[Opening DATA SHOWN section]

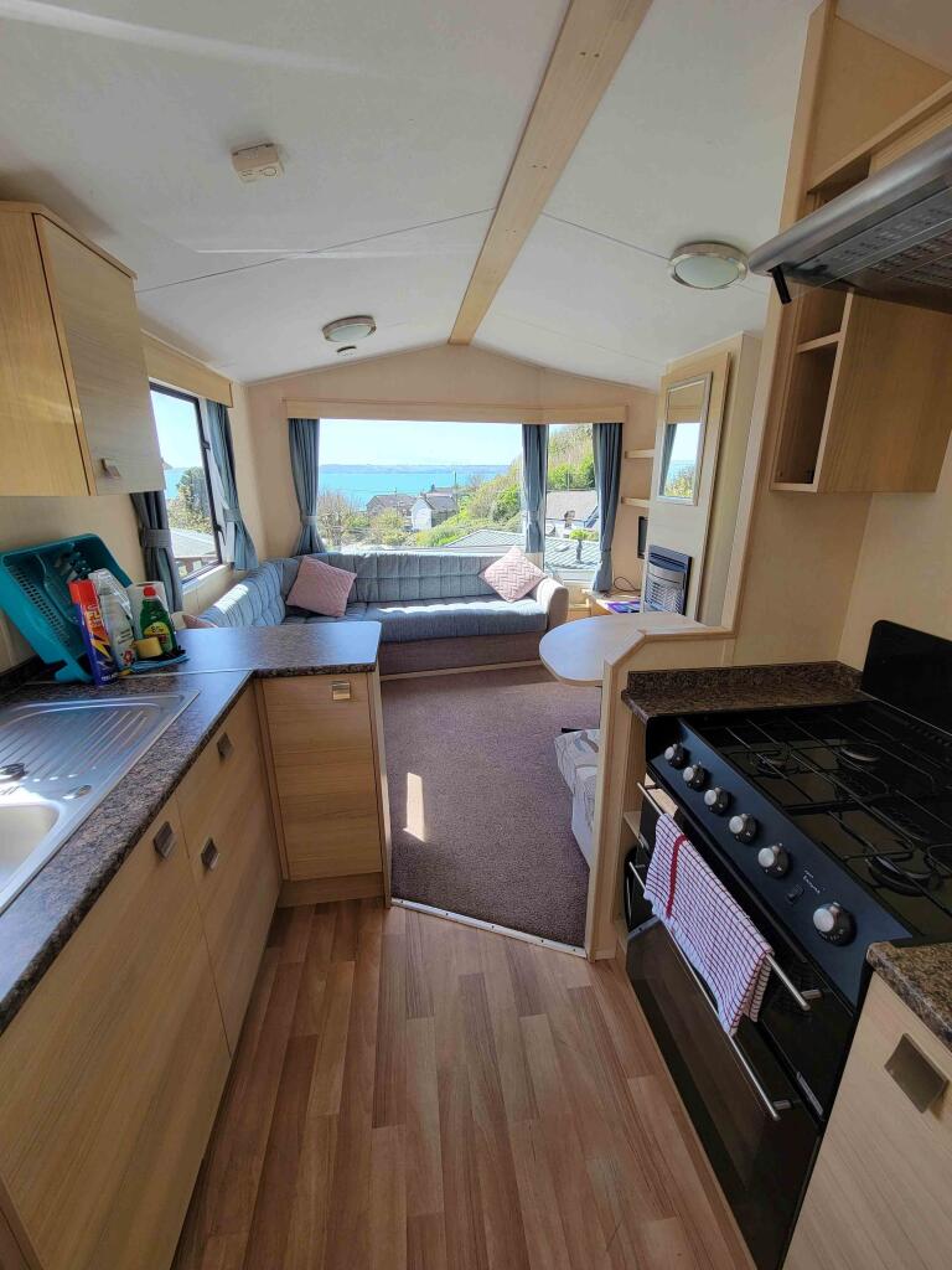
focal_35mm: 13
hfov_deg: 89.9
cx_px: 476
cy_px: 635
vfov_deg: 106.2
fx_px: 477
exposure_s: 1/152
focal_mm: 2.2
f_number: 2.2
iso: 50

[Closing DATA SHOWN section]

■ **WHAT YOU ARE ASKED TO DO**:
Each line of the data must be transcribed exactly; pictures are not carried over.

■ **SOLUTION FOR THIS EXERCISE**:
focal_35mm: 13
hfov_deg: 89.9
cx_px: 476
cy_px: 635
vfov_deg: 106.2
fx_px: 477
exposure_s: 1/152
focal_mm: 2.2
f_number: 2.2
iso: 50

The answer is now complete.